» **RECORDS FOR THE TASK**:
Content starts

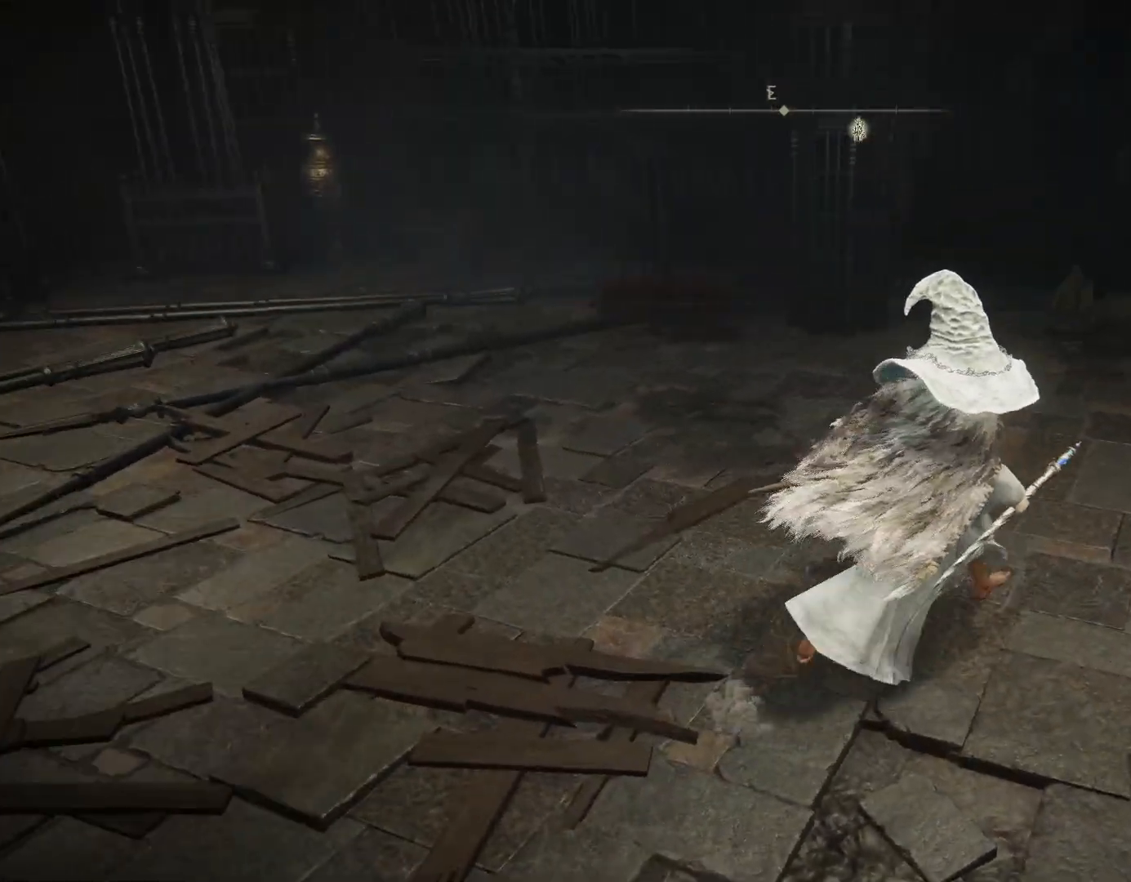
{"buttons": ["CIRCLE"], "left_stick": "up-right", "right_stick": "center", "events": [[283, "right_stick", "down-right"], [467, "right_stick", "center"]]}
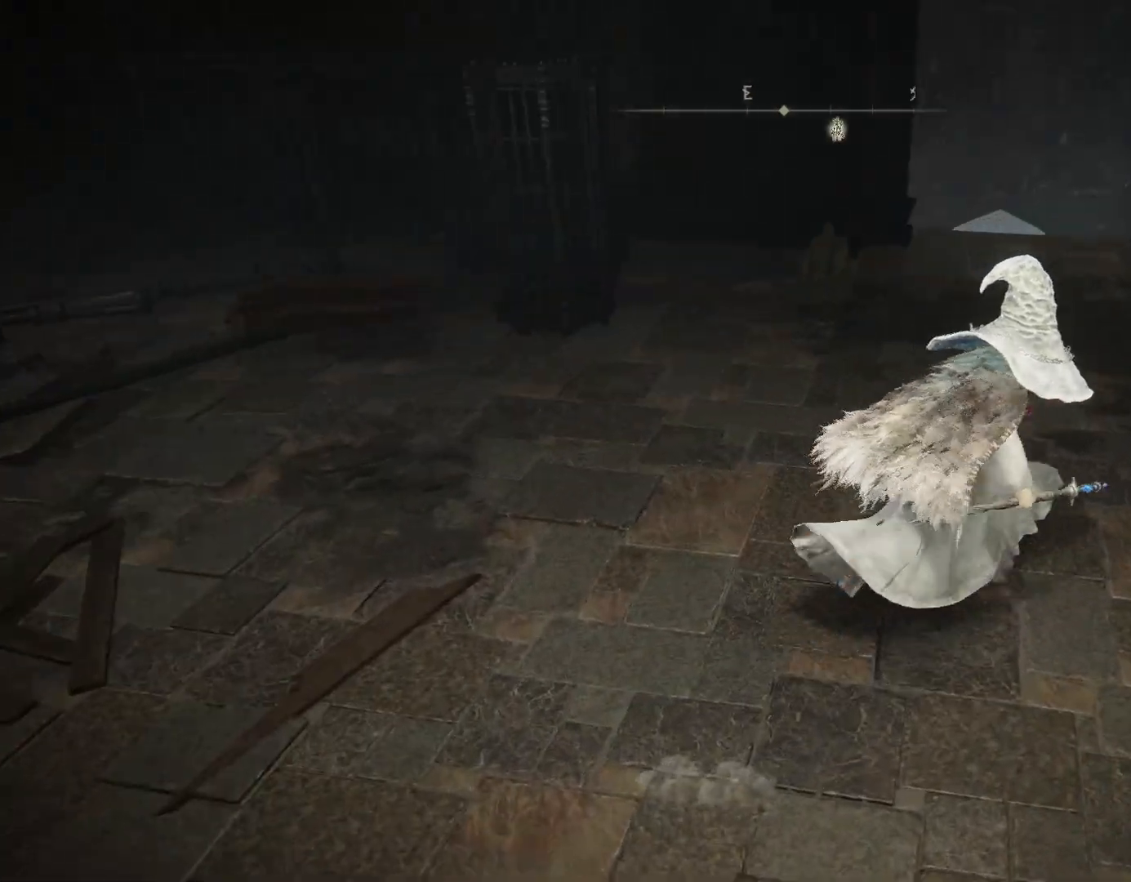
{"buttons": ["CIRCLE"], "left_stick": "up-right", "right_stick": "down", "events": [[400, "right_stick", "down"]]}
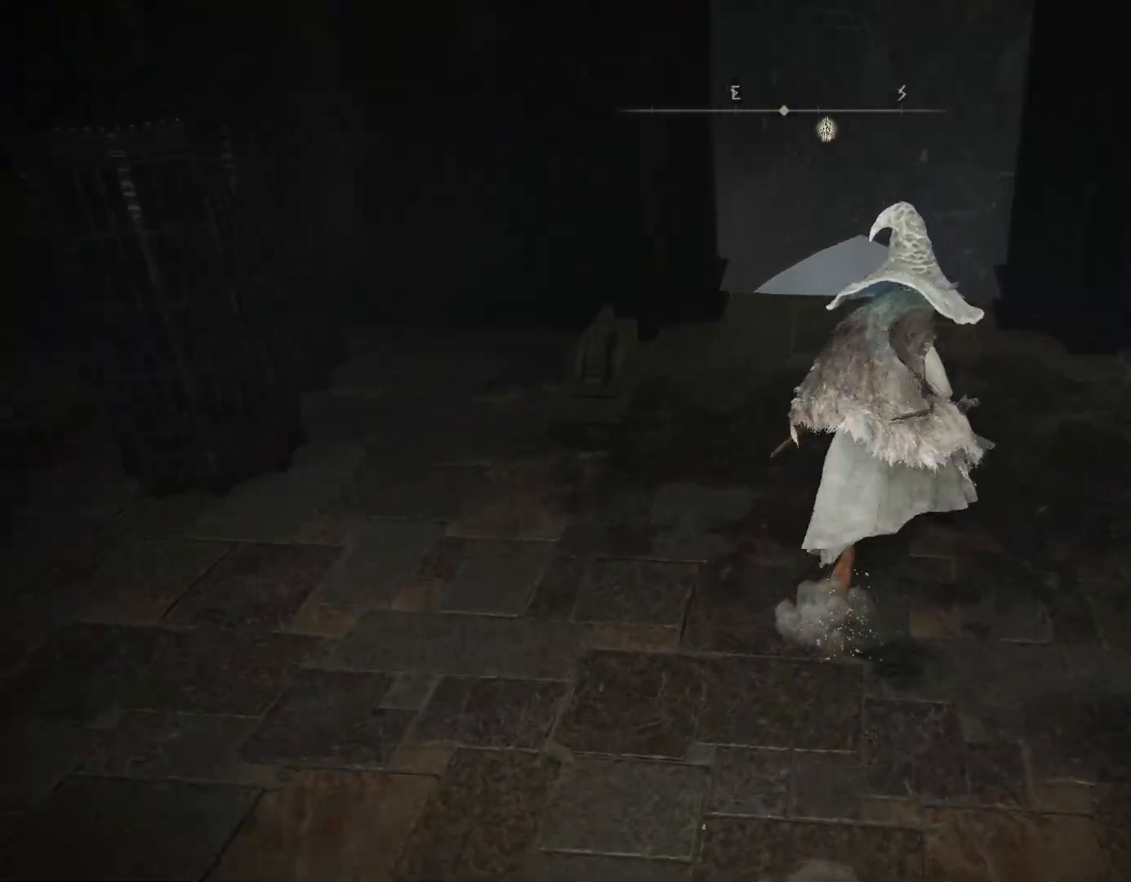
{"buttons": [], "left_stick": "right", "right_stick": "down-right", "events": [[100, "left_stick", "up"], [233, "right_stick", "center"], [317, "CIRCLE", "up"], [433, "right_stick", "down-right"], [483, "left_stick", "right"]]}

Content ends
Content starts

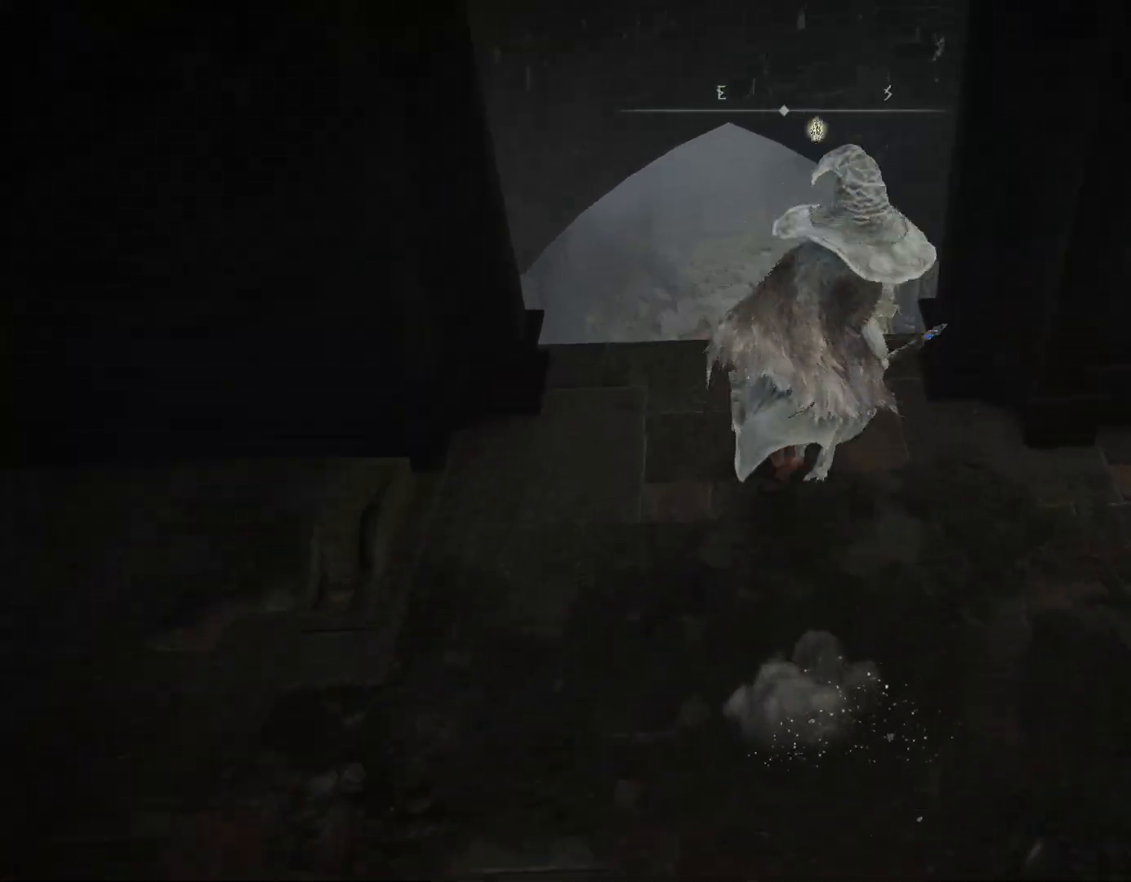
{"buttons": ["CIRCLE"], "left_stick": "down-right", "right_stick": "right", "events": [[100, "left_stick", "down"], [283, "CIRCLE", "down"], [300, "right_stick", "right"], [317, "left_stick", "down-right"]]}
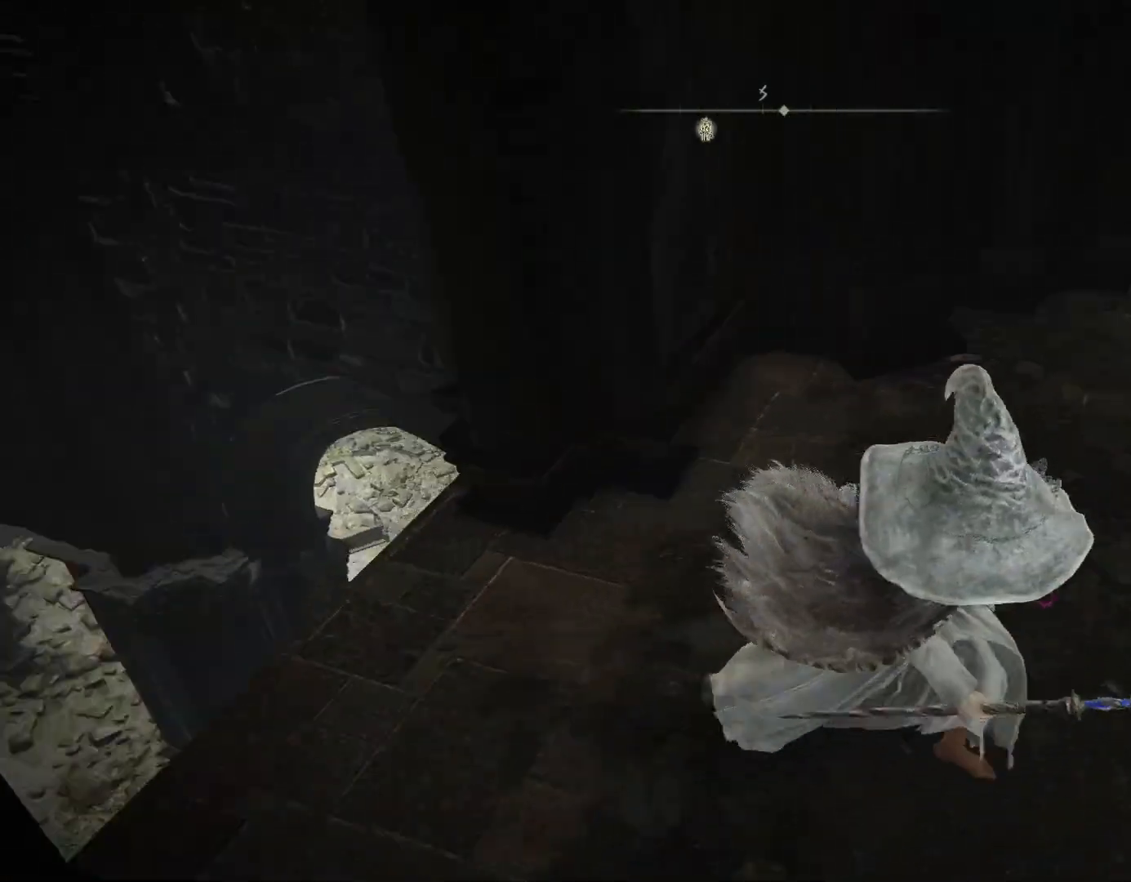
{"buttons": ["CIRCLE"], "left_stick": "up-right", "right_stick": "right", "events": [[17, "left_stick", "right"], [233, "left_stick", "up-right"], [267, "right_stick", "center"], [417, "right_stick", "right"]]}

Content ends

» **EXERCISE INSTRUCTIONS**:
Return every line from the material that contains the word "center".

» **ANSWER TO THIS TASK**:
{"buttons": ["CIRCLE"], "left_stick": "up-right", "right_stick": "center", "events": [[283, "right_stick", "down-right"], [467, "right_stick", "center"]]}
{"buttons": [], "left_stick": "right", "right_stick": "down-right", "events": [[100, "left_stick", "up"], [233, "right_stick", "center"], [317, "CIRCLE", "up"], [433, "right_stick", "down-right"], [483, "left_stick", "right"]]}
{"buttons": ["CIRCLE"], "left_stick": "up-right", "right_stick": "right", "events": [[17, "left_stick", "right"], [233, "left_stick", "up-right"], [267, "right_stick", "center"], [417, "right_stick", "right"]]}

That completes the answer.